2018-05-11

La Iglesia, cuerpo de Dios

La Ascensión del Señor

Hechos 1, 1-11
Salmo 46
Efesios 1, 17-23
Marcos 16, 15-20


Hoy celebramos una fiesta solemne, uno de los tres “jueves que relucen más que el sol”, según la tradición cristiana. Las tres fiestas son como una progresión, una escalada de tres cumbres hacia un misterio muy hondo y bello que tiene la virtud de cambiar nuestra vida.

En el Jueves Santo Jesús deja a sus amigos su único mandamiento, el del amor, y ofrece su cuerpo y su sangre. Se despide y a la vez se queda con ellos para siempre mediante la eucaristía. En Corpus Christi volvemos a celebrar con solemnidad esta realidad: que Jesús realmente está entre nosotros y nos da su vida, su cuerpo y su sangre. ¡Su amor nos salva! En la Ascensión, parece que el mensaje sea diferente, pues Jesús “sube al cielo para sentarse a la derecha de Dios”. ¿Acaso nos deja? No, sino que da un paso más allá. Su presencia sigue entre nosotros y nos envía al Espíritu Santo. Nace la Iglesia como comunidad donde inaugurar su reino en esta tierra.

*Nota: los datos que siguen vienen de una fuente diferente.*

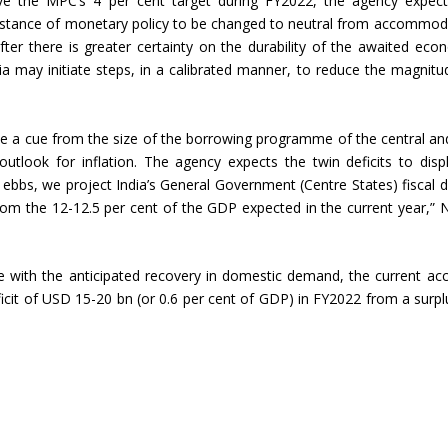
ove the MPC’s 4 per cent target during FY2022, the agency expec
e “stance of monetary policy to be changed to neutral from accommod
Union Budget 2018-19 Gets mixed
after there is greater certainty on the durability of the awaited eco
feedback from home textiles
Indian textile indus
dia may initiate steps, in a calibrated manner, to reduce the magnitu
industry
new heights in 2019
ake a cue from the size of the borrowing programme of the central an
utlook for inflation. The agency expects the twin deficits to disp
ebbs, we project India’s General Government (Centre States) fiscal de
om the 12-12.5 per cent of the GDP expected in the current year,” 
e with the anticipated recovery in domestic demand, the current ac
ficit of USD 15-20 bn (or 0.6 per cent of GDP) in FY2022 from a surpl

Podría parecer que la Ascensión es la fiesta del Dios que sube al cielo, que se aleja. Así lo viven los apóstoles en un primer momento. Se quedan arrobados mirando a las alturas y los ángeles tienen que hacerles reaccionar: «Galileos, ¿qué hacéis ahí plantados mirando al cielo?»

En realidad, en ese momento en que Jesús “sube” para estar con el Padre, se produce algo diferente: es el cielo el que baja hasta la tierra, a través de la Iglesia. El Padre, siempre presente; el Hijo, en el pan y el vino eucarístico, y allí donde dos o más se reúnen en su nombre, y el Espíritu Santo que todo lo penetra con su gracia. La ascensión es, en realidad, la fiesta que culmina el descenso de Dios al mundo. Este Dios que es amor, que es amigo y aliado nuestro, construye su hogar definitivo entre nosotros para quedarse y acompañarnos siempre.

San Pablo en su carta a los Efesios reza para que el Espíritu nos ilumine y nos haga comprender cuánto don hemos recibido. Dios todo lo ha puesto bajo los pies de Jesús, y todo lo ha dado a la Iglesia. Es decir, que nos lo ha dado todo: amor sin medida, gracia, fuerza, poder, capacidades y talentos… Más aún, se nos ha dado a sí mismo, el máximo tesoro. Con él tenemos todo el bien imaginable en nuestras manos, ¡basta que lo aceptemos! Si fuéramos conscientes de esto, jamás tendríamos motivo para quejarnos ni ganas de estar tristes y desanimados. Ojalá en esta fiesta de la Ascensión convirtamos nuestras parroquias y comunidades en verdaderas embajadas de su reino, verdaderos cielos en medio de la tierra.